背の高い草がおおう丘の向こう、浅いぬかるみに足を取られながらそれでも駆け出さずにはいられなかった。ようやくのぼった小高い丘の上から振り返ると、淡い緑と濃い茶色のじゅうたん、その隙間にぽつりぽつりと家の屋根が遠くに見えた。
人は家々から鍬を持ち出し、柔らかい土を耕して、半年後には黄金色に輝くことを願って小さな種をまく。そんな農夫の顔には、世間と冬の厳しさに眉根を寄せる気難しさなど微塵もなく、ただ真剣にそして誠実な瞳で大地を見つめていた。
待って、と高い声が草の間から飛んでくる。振り返ると草を掻き分けて顔を出した少女がいた。肩で息をしながらようやく追いついた彼女の顔を、どこかで転んでしまったのか柔らかな線を描く頬に泥がついていた。服の袖でぬぐってやると、
「ありがと、クロア」
ぬぐっていた手に自分の手のひらを添えて、えへへ、と照れ笑いを浮かべる少女がいた。
この表情を失くしたくないと、自然と、でも強く、胸の内で決意した。
夢から覚めた。
カーテンの隙間から差し込む眩しい光に、思わずぱちりと目蓋が開く。
しかしすぐに目蓋が下りてきた。少しずつ眠気に抗いながらゆっくりと、速度を上げつつ瞬きを繰り返すうちに意識がはっきりしてくる。

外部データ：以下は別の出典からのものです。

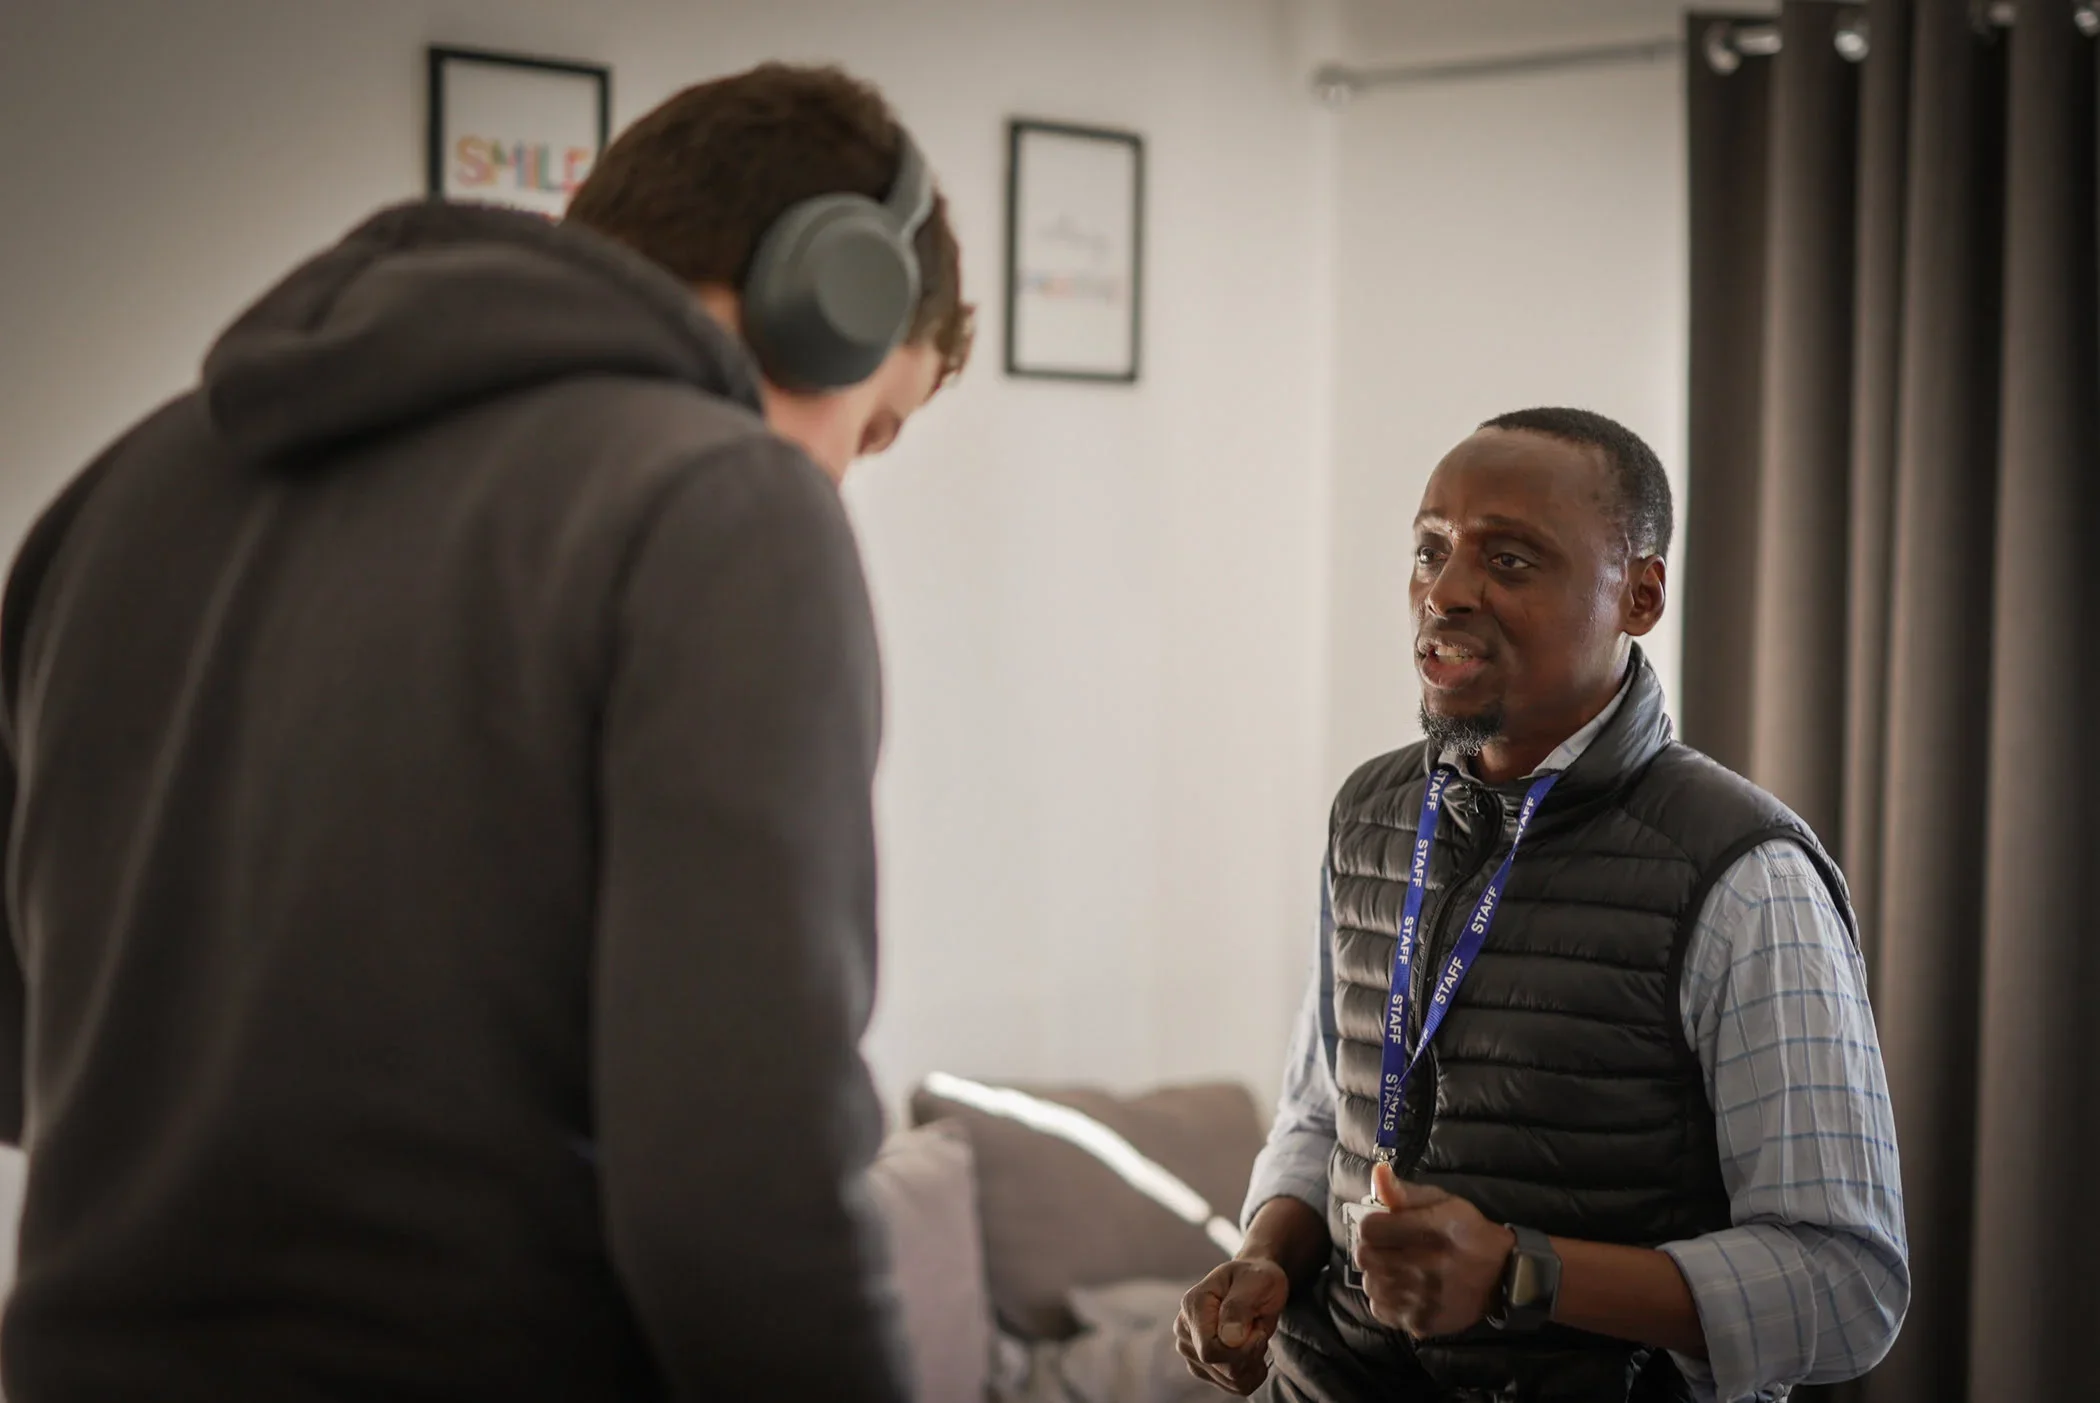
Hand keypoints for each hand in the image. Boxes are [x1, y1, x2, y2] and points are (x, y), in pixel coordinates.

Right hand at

布団についたときにはつま先が痛いくらいに冷えていたが、僅かに湿り気を感じる朝の空気は冬の寒さが緩む前兆だ。
身体を起こすと、自分の背中にルカの腕が回っていた。そっとそれを解くと、おもわずブルリと肩を震わせる。湿り気は帯びていても、空気はいまだ冷たいらしい。
一方で掴んだルカの手は驚くほど熱を帯びて温かい。握った手に力を込めると、眠っているはずなのに確かに握り返してくれる。

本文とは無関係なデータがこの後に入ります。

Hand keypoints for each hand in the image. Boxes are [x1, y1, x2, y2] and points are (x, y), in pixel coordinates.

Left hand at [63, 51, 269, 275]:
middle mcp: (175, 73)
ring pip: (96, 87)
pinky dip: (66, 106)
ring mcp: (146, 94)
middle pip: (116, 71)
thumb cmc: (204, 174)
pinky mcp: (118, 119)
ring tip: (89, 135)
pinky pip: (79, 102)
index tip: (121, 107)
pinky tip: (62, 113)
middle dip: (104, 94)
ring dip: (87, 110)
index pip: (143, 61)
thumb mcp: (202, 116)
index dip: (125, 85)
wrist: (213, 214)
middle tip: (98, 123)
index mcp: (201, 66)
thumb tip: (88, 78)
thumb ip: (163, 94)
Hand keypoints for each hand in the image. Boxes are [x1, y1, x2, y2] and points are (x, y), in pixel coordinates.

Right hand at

完全に目が覚めたところで、昨夜は何か懐かしい夢を見ていた気がしたが、まぶたの裏にはもう残っていないことに気付く。
少し赤くなっている頬に触れてみる。どこかで見覚えのあるようなふにゃりとした表情で微笑む少女に、胸の内が重みのある温かさで満たされていくのがわかる。
ルカ、と少女の名前を読んで、ぴくりと反応した目蓋にキスを落す。彼女の頬にかかる髪が自分の鼻先に触れる。
えもいわれぬ、春の始まりのにおいがした。